> Your objective: Print the listing again exactly, leaving nothing out.

> Dataset extract:
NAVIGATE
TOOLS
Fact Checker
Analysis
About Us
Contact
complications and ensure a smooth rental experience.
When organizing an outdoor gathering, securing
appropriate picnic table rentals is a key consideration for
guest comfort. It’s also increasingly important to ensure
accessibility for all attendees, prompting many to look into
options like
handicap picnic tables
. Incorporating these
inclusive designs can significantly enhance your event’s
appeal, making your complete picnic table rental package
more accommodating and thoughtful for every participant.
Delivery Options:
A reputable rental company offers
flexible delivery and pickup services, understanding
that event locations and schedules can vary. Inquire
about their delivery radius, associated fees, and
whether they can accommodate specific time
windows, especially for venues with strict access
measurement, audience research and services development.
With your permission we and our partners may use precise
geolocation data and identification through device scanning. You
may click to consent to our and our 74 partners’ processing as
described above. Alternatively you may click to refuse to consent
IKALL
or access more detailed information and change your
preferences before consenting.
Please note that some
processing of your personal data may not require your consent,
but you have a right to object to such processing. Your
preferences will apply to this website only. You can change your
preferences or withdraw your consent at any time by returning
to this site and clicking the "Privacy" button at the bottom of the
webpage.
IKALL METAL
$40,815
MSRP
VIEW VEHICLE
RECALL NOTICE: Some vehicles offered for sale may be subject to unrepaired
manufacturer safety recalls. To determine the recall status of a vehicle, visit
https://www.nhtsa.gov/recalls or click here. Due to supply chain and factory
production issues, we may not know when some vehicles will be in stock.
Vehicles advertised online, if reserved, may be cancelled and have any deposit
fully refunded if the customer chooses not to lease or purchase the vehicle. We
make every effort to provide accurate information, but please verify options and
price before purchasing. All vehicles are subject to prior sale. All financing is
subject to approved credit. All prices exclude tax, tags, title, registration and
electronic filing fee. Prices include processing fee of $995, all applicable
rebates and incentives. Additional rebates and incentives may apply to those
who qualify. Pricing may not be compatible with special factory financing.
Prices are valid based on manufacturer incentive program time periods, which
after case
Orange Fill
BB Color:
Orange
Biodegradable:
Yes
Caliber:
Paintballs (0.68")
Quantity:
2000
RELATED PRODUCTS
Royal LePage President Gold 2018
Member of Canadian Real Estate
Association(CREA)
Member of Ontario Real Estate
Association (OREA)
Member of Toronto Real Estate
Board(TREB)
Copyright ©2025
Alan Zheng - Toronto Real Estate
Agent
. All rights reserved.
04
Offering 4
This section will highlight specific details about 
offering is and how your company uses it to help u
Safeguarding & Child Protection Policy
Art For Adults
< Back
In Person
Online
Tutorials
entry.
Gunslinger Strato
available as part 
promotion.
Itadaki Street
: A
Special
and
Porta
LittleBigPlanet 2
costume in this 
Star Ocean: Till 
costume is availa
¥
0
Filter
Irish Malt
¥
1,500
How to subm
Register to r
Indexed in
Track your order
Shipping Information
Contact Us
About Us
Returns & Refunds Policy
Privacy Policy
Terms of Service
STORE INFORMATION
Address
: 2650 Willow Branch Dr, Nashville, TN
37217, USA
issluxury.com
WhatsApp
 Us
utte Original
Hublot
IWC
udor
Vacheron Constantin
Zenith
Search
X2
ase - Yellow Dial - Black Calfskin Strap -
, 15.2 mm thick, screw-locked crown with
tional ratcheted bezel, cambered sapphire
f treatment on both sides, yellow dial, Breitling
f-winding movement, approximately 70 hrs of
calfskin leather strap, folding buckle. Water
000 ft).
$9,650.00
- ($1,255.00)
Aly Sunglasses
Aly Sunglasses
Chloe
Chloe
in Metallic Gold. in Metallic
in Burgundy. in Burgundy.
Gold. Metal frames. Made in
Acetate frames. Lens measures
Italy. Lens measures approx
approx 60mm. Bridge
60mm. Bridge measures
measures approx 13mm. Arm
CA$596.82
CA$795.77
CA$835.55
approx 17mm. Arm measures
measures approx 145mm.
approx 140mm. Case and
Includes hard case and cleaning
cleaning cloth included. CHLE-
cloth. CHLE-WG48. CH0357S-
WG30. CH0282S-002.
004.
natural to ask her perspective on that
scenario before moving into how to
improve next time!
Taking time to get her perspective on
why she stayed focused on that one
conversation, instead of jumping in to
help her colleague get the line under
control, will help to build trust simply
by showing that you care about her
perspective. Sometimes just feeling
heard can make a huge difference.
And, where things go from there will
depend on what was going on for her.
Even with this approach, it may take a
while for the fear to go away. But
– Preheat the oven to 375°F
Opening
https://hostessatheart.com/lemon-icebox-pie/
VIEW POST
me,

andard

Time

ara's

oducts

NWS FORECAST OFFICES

> Reply to the exercise:
NAVIGATE
TOOLS
Fact Checker
Analysis
About Us
Contact
complications and ensure a smooth rental experience.
When organizing an outdoor gathering, securing
appropriate picnic table rentals is a key consideration for
guest comfort. It’s also increasingly important to ensure
accessibility for all attendees, prompting many to look into
options like
handicap picnic tables
. Incorporating these
inclusive designs can significantly enhance your event’s
appeal, making your complete picnic table rental package
more accommodating and thoughtful for every participant.
Delivery Options:
A reputable rental company offers
flexible delivery and pickup services, understanding
that event locations and schedules can vary. Inquire
about their delivery radius, associated fees, and
whether they can accommodate specific time
windows, especially for venues with strict access
measurement, audience research and services development.
With your permission we and our partners may use precise
geolocation data and identification through device scanning. You
may click to consent to our and our 74 partners’ processing as
described above. Alternatively you may click to refuse to consent
IKALL
or access more detailed information and change your
preferences before consenting.
Please note that some
processing of your personal data may not require your consent,
but you have a right to object to such processing. Your
preferences will apply to this website only. You can change your
preferences or withdraw your consent at any time by returning
to this site and clicking the "Privacy" button at the bottom of the
webpage.
IKALL METAL
$40,815
MSRP
VIEW VEHICLE
RECALL NOTICE: Some vehicles offered for sale may be subject to unrepaired
manufacturer safety recalls. To determine the recall status of a vehicle, visit
https://www.nhtsa.gov/recalls or click here. Due to supply chain and factory
production issues, we may not know when some vehicles will be in stock.
Vehicles advertised online, if reserved, may be cancelled and have any deposit
fully refunded if the customer chooses not to lease or purchase the vehicle. We
make every effort to provide accurate information, but please verify options and
price before purchasing. All vehicles are subject to prior sale. All financing is
subject to approved credit. All prices exclude tax, tags, title, registration and
electronic filing fee. Prices include processing fee of $995, all applicable
rebates and incentives. Additional rebates and incentives may apply to those
who qualify. Pricing may not be compatible with special factory financing.
Prices are valid based on manufacturer incentive program time periods, which
after case
Orange Fill
BB Color:
Orange
Biodegradable:
Yes
Caliber:
Paintballs (0.68")
Quantity:
2000
RELATED PRODUCTS
Royal LePage President Gold 2018
Member of Canadian Real Estate
Association(CREA)
Member of Ontario Real Estate
Association (OREA)
Member of Toronto Real Estate
Board(TREB)
Copyright ©2025
Alan Zheng - Toronto Real Estate
Agent
. All rights reserved.
04
Offering 4
This section will highlight specific details about 
offering is and how your company uses it to help u
Safeguarding & Child Protection Policy
Art For Adults
< Back
In Person
Online
Tutorials
entry.
Gunslinger Strato
available as part 
promotion.
Itadaki Street
: A
Special
and
Porta
LittleBigPlanet 2
costume in this 
Star Ocean: Till 
costume is availa
¥
0
Filter
Irish Malt
¥
1,500
How to subm
Register to r
Indexed in
Track your order
Shipping Information
Contact Us
About Us
Returns & Refunds Policy
Privacy Policy
Terms of Service
STORE INFORMATION
Address
: 2650 Willow Branch Dr, Nashville, TN
37217, USA
issluxury.com
WhatsApp
 Us
utte Original
Hublot
IWC
udor
Vacheron Constantin
Zenith
Search
X2
ase - Yellow Dial - Black Calfskin Strap -
, 15.2 mm thick, screw-locked crown with
tional ratcheted bezel, cambered sapphire
f treatment on both sides, yellow dial, Breitling
f-winding movement, approximately 70 hrs of
calfskin leather strap, folding buckle. Water
000 ft).
$9,650.00
- ($1,255.00)
Aly Sunglasses
Aly Sunglasses
Chloe
Chloe
in Metallic Gold. in Metallic
in Burgundy. in Burgundy.
Gold. Metal frames. Made in
Acetate frames. Lens measures
Italy. Lens measures approx
approx 60mm. Bridge
60mm. Bridge measures
measures approx 13mm. Arm
CA$596.82
CA$795.77
CA$835.55
approx 17mm. Arm measures
measures approx 145mm.
approx 140mm. Case and
Includes hard case and cleaning
cleaning cloth included. CHLE-
cloth. CHLE-WG48. CH0357S-
WG30. CH0282S-002.
004.
natural to ask her perspective on that
scenario before moving into how to
improve next time!
Taking time to get her perspective on
why she stayed focused on that one
conversation, instead of jumping in to
help her colleague get the line under
control, will help to build trust simply
by showing that you care about her
perspective. Sometimes just feeling
heard can make a huge difference.
And, where things go from there will
depend on what was going on for her.
Even with this approach, it may take a
while for the fear to go away. But
– Preheat the oven to 375°F
Opening
https://hostessatheart.com/lemon-icebox-pie/
VIEW POST
me,

andard

Time

ara's

oducts

NWS FORECAST OFFICES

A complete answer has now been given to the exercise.